Cover of The Covenant of Water

The Covenant of Water

by Abraham Verghese


Genre
Historical Fiction, Fiction
Year
2023
Pages
760
Contents

CHAPTER 15

Overview

Amid growing war anxieties, Digby deepens his bond with Honorine and confronts his guardedness. An emergency case exposes Claude Arnold’s neglect: Digby rescues Lena Mylin from a gangrenous gallbladder, sustains her with his own universal-donor blood, and earns the Mylins’ fierce loyalty. The clash with Arnold escalates, steering Digby’s standing at Longmere and opening ties to the Malabar coast.

Summary

In 1934 Madras, Honorine and Digby escape the heat for a Chaplin matinee, then ride to Marina Beach as war rumors swirl. Honorine mourns losses from the Great War, distrusts new aggressors, and admits she loves Madras but senses independence coming. On the shore, she warns Digby about the constraints facing Anglo-Indian women and urges him to release the pain of his mother’s death; he admits solitude feels safer.

Before Christmas, Honorine fetches Digby for an emergency: Lena Mylin, newly arrived by steamer, is worsening after Claude Arnold labeled her illness “dyspepsia.” Digby’s exam reveals peritonitis from an acutely inflamed, obstructed gallbladder. He recommends urgent operation, which the distraught husband, Franz Mylin, supports.

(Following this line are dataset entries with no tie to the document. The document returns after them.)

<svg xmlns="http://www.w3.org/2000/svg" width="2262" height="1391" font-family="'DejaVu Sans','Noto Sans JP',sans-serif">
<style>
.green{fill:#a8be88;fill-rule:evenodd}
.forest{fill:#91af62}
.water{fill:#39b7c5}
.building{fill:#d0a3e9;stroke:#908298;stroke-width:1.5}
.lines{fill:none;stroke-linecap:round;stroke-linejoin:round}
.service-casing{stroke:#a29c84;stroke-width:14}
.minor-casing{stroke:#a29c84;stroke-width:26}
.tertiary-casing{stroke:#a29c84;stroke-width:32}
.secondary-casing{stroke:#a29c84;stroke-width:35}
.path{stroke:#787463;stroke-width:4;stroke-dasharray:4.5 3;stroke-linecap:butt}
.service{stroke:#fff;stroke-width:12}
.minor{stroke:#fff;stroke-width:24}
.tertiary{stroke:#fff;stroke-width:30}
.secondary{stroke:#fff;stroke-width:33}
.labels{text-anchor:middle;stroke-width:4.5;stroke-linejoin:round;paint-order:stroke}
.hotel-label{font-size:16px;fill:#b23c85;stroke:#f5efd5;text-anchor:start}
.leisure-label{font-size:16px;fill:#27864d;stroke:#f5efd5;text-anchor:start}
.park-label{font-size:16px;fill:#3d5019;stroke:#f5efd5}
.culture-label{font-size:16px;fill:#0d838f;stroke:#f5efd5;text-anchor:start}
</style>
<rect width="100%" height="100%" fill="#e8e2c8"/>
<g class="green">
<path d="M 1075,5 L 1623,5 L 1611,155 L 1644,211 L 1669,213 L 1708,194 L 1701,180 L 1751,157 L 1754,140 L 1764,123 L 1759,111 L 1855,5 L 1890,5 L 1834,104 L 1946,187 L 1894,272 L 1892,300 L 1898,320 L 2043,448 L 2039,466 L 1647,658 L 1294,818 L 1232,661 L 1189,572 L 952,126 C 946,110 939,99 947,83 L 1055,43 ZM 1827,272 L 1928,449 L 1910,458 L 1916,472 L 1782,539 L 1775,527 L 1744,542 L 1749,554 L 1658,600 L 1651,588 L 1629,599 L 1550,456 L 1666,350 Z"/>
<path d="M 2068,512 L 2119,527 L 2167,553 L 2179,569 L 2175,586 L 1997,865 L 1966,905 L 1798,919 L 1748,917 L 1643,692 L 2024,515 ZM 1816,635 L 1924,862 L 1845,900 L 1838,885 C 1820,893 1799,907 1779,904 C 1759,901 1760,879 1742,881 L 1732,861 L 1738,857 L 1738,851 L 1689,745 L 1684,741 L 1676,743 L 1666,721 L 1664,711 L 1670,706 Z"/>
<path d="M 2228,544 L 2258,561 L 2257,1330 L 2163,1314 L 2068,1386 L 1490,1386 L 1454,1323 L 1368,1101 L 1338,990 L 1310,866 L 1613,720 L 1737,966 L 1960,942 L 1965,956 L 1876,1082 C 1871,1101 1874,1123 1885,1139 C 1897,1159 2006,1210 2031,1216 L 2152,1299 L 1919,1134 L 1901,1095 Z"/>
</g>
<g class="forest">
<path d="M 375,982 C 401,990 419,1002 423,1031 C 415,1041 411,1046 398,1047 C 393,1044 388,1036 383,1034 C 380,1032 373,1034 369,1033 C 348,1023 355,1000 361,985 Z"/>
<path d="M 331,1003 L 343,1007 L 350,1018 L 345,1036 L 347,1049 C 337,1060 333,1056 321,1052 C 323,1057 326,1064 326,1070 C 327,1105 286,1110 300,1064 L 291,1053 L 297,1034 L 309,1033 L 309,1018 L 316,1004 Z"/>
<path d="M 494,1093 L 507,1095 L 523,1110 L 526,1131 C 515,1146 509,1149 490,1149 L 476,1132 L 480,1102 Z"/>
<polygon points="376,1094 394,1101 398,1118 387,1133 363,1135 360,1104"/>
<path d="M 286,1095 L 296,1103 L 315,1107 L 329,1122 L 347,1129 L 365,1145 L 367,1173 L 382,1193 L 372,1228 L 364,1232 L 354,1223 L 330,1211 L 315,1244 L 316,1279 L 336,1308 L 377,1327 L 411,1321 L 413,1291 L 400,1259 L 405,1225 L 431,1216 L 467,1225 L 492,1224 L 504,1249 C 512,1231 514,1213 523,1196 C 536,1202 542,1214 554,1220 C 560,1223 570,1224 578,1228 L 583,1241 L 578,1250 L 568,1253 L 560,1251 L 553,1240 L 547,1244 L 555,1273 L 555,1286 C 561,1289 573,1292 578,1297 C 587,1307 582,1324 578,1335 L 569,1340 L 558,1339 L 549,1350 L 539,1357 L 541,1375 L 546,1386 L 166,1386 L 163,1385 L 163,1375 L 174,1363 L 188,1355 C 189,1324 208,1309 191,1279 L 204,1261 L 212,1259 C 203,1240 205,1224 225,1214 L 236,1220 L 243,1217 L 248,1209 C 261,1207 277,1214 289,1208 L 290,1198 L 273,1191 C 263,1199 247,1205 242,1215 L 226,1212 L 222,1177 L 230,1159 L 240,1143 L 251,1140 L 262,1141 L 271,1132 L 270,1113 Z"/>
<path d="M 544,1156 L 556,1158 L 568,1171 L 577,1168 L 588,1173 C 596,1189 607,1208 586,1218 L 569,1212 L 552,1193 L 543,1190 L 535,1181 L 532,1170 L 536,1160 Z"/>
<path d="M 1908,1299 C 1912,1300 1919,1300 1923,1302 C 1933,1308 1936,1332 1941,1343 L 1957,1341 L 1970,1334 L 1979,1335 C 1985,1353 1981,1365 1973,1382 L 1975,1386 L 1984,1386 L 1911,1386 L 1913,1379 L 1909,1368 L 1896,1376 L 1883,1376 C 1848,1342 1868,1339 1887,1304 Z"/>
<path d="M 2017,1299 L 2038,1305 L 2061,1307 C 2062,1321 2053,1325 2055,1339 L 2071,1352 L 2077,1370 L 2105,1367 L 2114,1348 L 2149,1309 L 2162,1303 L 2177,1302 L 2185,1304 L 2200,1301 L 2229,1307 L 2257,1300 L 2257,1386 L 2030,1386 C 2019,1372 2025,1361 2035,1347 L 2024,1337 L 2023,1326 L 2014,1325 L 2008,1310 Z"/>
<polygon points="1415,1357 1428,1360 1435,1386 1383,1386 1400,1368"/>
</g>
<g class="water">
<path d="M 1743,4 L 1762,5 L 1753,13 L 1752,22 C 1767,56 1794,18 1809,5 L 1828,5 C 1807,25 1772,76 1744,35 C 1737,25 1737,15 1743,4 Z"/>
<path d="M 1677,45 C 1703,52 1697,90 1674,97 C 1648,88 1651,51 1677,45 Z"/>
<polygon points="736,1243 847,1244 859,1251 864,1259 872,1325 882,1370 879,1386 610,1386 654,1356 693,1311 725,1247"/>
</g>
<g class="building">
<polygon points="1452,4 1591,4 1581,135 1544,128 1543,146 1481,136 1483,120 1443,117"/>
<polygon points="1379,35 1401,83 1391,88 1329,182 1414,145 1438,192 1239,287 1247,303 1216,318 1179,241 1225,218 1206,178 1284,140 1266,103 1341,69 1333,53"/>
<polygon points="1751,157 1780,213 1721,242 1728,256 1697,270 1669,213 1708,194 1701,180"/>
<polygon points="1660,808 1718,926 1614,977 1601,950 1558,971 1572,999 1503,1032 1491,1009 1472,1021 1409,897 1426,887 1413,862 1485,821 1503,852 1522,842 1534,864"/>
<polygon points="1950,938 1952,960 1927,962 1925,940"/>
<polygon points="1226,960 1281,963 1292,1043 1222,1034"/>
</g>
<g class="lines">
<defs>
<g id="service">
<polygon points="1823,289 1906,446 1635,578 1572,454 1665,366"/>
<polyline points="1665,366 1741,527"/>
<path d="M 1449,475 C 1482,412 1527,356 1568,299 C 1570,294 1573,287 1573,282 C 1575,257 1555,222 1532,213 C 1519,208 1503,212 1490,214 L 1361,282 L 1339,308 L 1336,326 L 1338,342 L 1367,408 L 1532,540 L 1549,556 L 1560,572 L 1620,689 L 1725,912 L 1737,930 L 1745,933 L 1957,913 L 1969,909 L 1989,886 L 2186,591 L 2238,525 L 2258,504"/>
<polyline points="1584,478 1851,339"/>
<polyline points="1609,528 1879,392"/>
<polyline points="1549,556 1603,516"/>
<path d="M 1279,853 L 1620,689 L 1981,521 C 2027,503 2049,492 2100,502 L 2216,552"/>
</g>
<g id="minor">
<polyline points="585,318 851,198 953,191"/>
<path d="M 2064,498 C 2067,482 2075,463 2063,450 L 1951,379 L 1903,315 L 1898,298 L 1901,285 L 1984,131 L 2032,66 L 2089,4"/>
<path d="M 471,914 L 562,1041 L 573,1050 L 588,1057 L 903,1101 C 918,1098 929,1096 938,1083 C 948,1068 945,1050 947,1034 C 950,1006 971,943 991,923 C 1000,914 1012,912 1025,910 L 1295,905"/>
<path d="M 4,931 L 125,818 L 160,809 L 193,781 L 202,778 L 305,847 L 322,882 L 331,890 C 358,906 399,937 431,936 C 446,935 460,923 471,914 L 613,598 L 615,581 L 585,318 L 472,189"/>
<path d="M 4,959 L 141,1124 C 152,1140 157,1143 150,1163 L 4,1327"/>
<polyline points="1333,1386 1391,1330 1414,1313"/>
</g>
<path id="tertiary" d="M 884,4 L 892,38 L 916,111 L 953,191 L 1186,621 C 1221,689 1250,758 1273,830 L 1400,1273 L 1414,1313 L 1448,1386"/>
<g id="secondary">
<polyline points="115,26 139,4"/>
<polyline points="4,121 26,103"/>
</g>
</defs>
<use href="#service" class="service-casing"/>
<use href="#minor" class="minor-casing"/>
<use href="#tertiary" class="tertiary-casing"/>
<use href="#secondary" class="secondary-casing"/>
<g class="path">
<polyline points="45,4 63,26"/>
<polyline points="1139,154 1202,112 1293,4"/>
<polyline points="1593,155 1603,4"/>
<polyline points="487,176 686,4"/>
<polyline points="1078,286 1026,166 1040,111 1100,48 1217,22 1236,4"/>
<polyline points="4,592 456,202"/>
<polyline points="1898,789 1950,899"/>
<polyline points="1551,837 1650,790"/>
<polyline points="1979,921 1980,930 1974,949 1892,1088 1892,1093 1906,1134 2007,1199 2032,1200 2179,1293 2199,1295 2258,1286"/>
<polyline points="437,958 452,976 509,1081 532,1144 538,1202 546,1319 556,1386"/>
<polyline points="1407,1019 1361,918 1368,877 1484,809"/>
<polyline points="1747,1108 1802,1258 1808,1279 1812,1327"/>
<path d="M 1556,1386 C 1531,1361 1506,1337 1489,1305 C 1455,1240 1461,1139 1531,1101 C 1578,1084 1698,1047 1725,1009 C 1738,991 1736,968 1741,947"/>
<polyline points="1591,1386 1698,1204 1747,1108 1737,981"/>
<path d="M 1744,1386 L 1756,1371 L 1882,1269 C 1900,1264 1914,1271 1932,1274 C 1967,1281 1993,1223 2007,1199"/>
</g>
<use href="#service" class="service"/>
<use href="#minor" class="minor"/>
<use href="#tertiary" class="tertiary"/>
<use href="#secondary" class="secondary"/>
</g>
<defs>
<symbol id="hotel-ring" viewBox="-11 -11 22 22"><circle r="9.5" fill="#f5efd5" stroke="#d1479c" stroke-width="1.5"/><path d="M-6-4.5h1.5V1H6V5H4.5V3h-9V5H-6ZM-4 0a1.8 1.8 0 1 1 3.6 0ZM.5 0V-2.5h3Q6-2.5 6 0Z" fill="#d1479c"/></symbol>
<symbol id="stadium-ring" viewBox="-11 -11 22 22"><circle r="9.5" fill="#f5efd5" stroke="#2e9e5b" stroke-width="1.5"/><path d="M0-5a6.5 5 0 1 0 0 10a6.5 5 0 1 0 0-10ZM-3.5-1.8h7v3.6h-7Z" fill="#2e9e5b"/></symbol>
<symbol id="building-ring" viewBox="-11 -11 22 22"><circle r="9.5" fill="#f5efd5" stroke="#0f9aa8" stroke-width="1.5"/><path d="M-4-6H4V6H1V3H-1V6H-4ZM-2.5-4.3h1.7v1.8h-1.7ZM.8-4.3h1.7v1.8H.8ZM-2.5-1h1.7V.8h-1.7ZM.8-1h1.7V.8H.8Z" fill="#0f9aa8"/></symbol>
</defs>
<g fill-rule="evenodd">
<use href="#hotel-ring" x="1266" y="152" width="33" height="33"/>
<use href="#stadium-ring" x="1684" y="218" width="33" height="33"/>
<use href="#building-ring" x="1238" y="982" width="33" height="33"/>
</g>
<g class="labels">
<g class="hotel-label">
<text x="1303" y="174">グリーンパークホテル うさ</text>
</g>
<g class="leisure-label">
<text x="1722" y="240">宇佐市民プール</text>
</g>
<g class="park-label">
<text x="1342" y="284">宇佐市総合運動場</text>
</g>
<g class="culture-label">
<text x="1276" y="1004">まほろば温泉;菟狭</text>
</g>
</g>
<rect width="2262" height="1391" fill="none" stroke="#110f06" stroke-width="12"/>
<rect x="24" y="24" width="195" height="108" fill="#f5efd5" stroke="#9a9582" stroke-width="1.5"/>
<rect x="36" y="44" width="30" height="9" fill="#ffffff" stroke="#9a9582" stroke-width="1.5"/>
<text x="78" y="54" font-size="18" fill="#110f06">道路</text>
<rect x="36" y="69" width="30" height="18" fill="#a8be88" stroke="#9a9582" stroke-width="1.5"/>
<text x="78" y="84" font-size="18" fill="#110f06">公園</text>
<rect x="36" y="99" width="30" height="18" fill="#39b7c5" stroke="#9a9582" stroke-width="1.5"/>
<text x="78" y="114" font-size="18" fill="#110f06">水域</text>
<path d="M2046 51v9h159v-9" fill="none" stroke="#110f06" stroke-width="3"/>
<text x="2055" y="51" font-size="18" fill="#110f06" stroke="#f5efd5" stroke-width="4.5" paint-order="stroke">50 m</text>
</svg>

In theater, Digby finds a distended, gangrenous gallbladder. He evacuates pus, bile, and stones, unroofs the sac adherent to the liver, avoids the hazardous cystic duct, leaves a drain, and controls bleeding. Postoperatively Lena is hypotensive; using his own blood-bank innovation, Digby types her as B and transfuses two units of his universal-donor blood, restoring her perfusion.

Claude reappears only to claim Digby acted imprudently, provoking Franz, who nearly strikes him before Arnold flees. The confrontation cements Arnold’s hostility and highlights Digby’s rising authority born of results rather than rank.

Lena rapidly improves, charms the ward, and is discharged in ten days. Grateful, the Mylins invite Digby to their Western Ghats estate near Cochin, declaring him kin by blood, while the evening on the Coromandel underscores the fragile calm before looming upheavals.

Who Appears

  • Digby Kilgour
    Young surgeon at Longmere; reflects on war and love, performs urgent gallbladder surgery, donates his own blood, and confronts Arnold.
  • Matron Honorine
    Mentor and confidante; frets over war, counsels Digby on relationships and Anglo-Indian nurses, and brings him the Mylin emergency.
  • Franz Mylin
    Burly planter husband; furious at Arnold’s neglect, nearly strikes him, then gratefully invites Digby to their Cochin-area estate.
  • Lena Mylin
    Patient with gangrenous gallbladder; saved by Digby’s surgery and transfusions, recovers well, bonds with staff, and embraces Digby as “blood.”
  • Claude Arnold
    Chief surgeon; misdiagnoses Lena, remains absent, later belittles Digby’s technique, and retreats when confronted by Franz.